Mass Customization

Mass customization refers to a way of working, which the target is to create exactly the product the customer wants, and at the same time benefit from economies of scale. Examples of mass-customized products include sports shoes decorated according to customer wishes, a laptop computer assembled according to customer’s configuration or a paint bucket exactly of the color the customer wants.

From customer’s point of view the benefit of Mass Customization is a large product selection, where one can most likely find a suitable product. The price is most likely lower, and the delivery time shorter than those of a fully tailored product (however, the delivery time is likely to be longer than from make-to-stock production). For the producer of the product and the whole supply chain benefits include of course higher appeal in the eyes of the customer which hopefully increases the demand, combined to a supply chain where especially upstream one can benefit from high volumes utilizing the efficiency of mass production. In other words, mass customization aims at both high volume and high variation. This has traditionally been considered as an impossible area for a production process.

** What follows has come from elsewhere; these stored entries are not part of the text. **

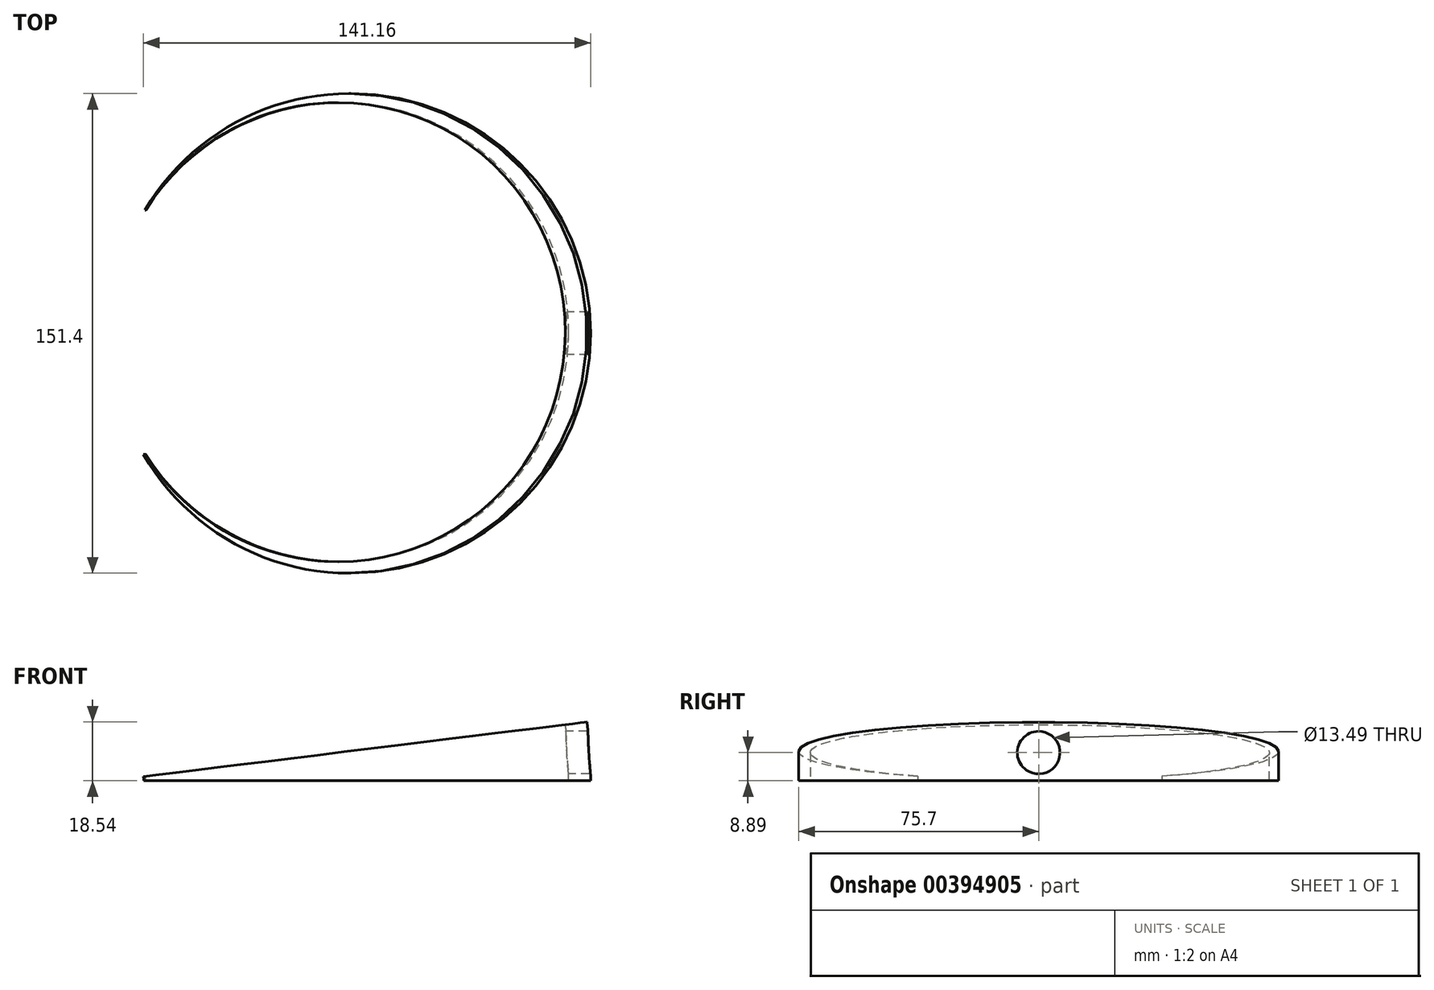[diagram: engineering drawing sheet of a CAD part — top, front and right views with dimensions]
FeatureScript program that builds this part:
annotation { "Feature Type Name" : "Feature", "Feature Type Description" : "" }
export const myFeature = defineFeature(function(context is Context, id is Id, definition is map)
    precondition{}
    {
        {
            var Q0;
            Q0=qCreatedBy(makeId("Top.planeOp"),FACE);
            var sketch = newSketch(context, id + "F0", { "sketchPlane" : qUnion([Q0])});
            skArc(sketch, "E0", {"start": v(0, -75.7) * mm, "mid": v(75.7, 0) * mm, "end": v(0, 75.7) * mm});
            skLineSegment(sketch, "E1", {"start": v(-76.44, 0) * mm, "end": v(-76.44, -31.39) * mm});
            skArc(sketch, "E2", {"start": v(-65.38, -38.16) * mm, "mid": v(75.7, -0.44) * mm, "end": v(-64.92, 38.93) * mm});
            skArc(sketch, "E3", {"start": v(68.76, 0) * mm, "mid": v(16.76, 69.98) * mm, "end": v(-64.72, 38.93) * mm});
            skArc(sketch, "E4", {"start": v(-64.72, -38.16) * mm, "mid": v(16.39, -69.32) * mm, "end": v(68.76, 0) * mm});
            skLineSegment(sketch, "E5", {"start": v(-64.72, -38.16) * mm, "end": v(-65.38, -38.16) * mm});
            skLineSegment(sketch, "E6", {"start": v(-64.72, 38.93) * mm, "end": v(-64.92, 38.93) * mm});
            skPoint(sketch, "E7.orphan", {"position": v(-75.7, 0) * mm});
            skSolve(sketch);
        }
        {
            var Q0;
            Q0 = qSketchRegion(id + "F0", true);
            var Q1;
            Q1=sQuery(id+"F0.wireOp",EDGE,"E1");
            revolve(context, id + "F1", {"entities" : qUnion([Q0]), "axis" : qUnion([Q1]), "revolveType" : RevolveType.ONE_DIRECTION, "angle" : 7 * degree});
        }
        {
            var Q0;
            Q0=qCreatedBy(makeId("Right.planeOp"),FACE);
            var sketch = newSketch(context, id + "F2", { "sketchPlane" : qUnion([Q0])});
            skCircle(sketch, "E8", {"center": v(0, 8.9) * mm, "radius": 6.74 * mm});
            skSolve(sketch);
        }
        {
            var Q0;
            Q0=qSketchRegion(id+"F2",true);
            extrude(context, id + "F3", {"entities" : qUnion([Q0]), "operationType" : NewBodyOperationType.REMOVE, "depth" : 101.6 * mm});
        }
    });
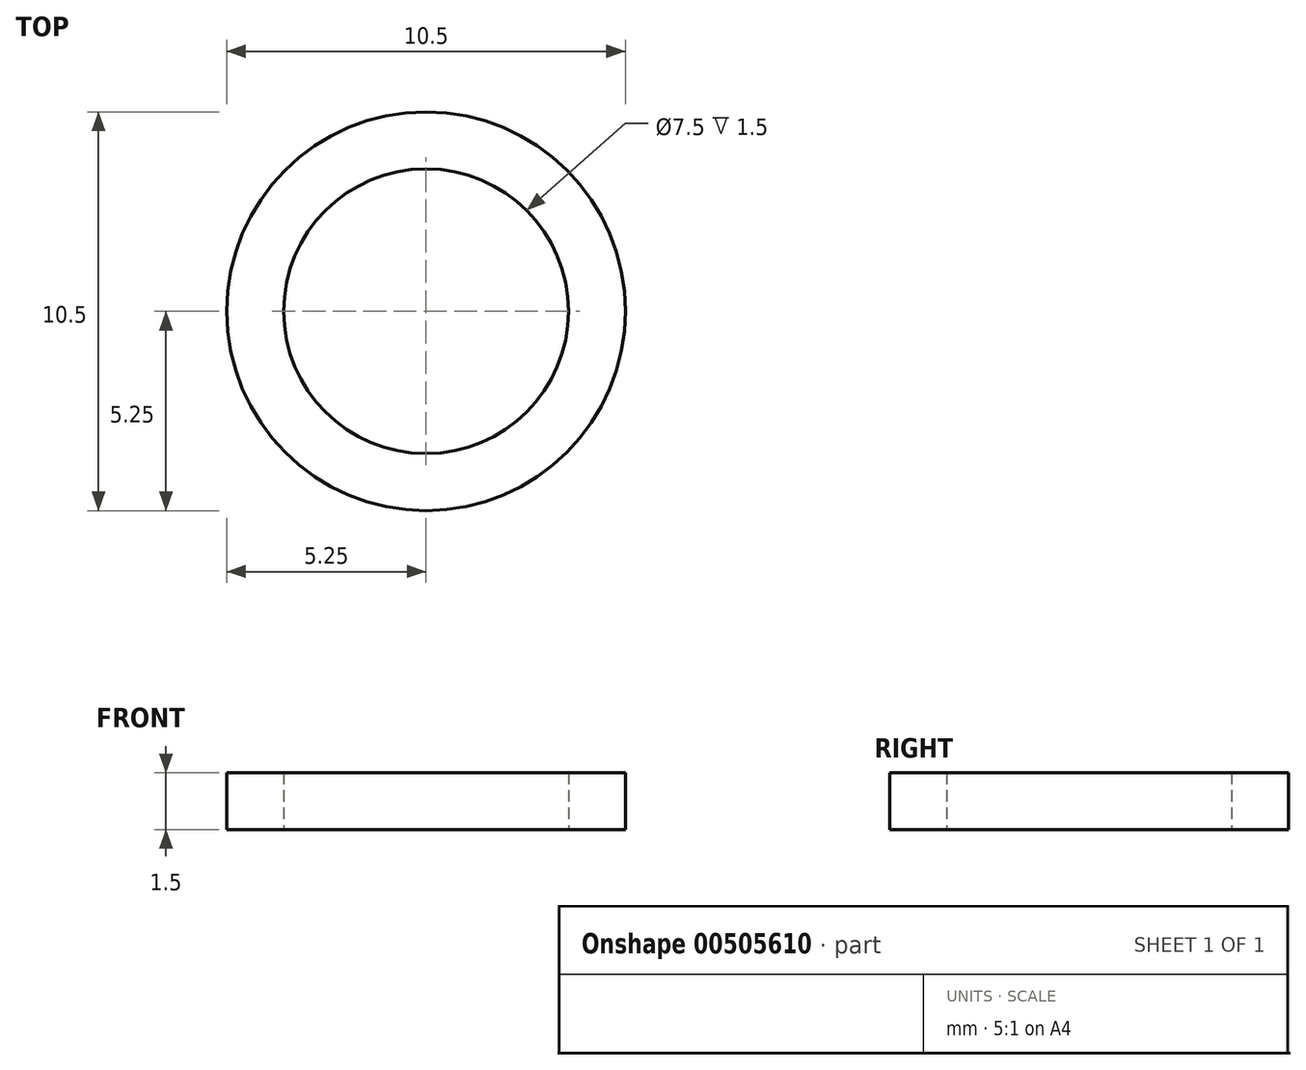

A common way to achieve Mass Customization is Assemble to order (ATO) -production of a modular product. Modular product means product architecture, where the whole product consists of modules with standard interfaces. Modular products have different options for at least some products, and different module combinations yield to products with different features. A laptop computer is an example of a modular product: different hard disk drives, memory chips or keyboards of different languages can be assembled with same mechanics. Thus with a limited amount of different modules one can create a high amount of end products. In a way the modular product hides the complexity of a product. A modular product may be difficult to develop, but it offers a clear advantage for the supply chain as an enabler of Mass Customization: large amounts of different alternatives can be offered for the customer, but the production of individual modules can be organized benefitting from high volumes and economies of scale.

There are also other possibilities for Mass Customization than modular product and assembly to order. One way is postponement (a.k.a. delayed differentiation). According to the postponement principle, the differentiation related to different product variants should be done as late in the supply chain as possible. Thus it is possible to benefit from economies of scale thanks to few variants upstream in the supply chain. When the product is differentiated, the amount per variant decreases, and when this differentiation is done as late as possible, it enables efficient operations. An example of postponement is producing base color paint and toning it in the shop according to customer wish. Postponement can be also for example adding language variants to a basic product with software or packaging at a late stage in the supply chain.

Mass Customization is usually considered to be customer specific. However, the principle of postponement can be useful also in make to stock -production. In Central Europe, a chocolate producer hit the headlines since their Santa Claus and Easter Bunny chocolates had the same piece of chocolate inside, only difference being the wrapping. This could also be an example of postponement: the precise production volumes do not have to be decided far in advance, because the changeover from Christmas chocolate into Easter chocolate happens simply by changing the wrapping used.

Mass Customization requires different capabilities from the supply chain than pure mass production. The sales interface has to be able to deal with individually customized products. The whole IT system has to be configured to manage the customer order individually up to the point where variation is created. Often also materials and part of the production are managed based on the customer order, and so is the transportation and the delivery itself. Often the biggest challenge is not producing individual products, but tuning the whole supply chain to support this customer-specificity.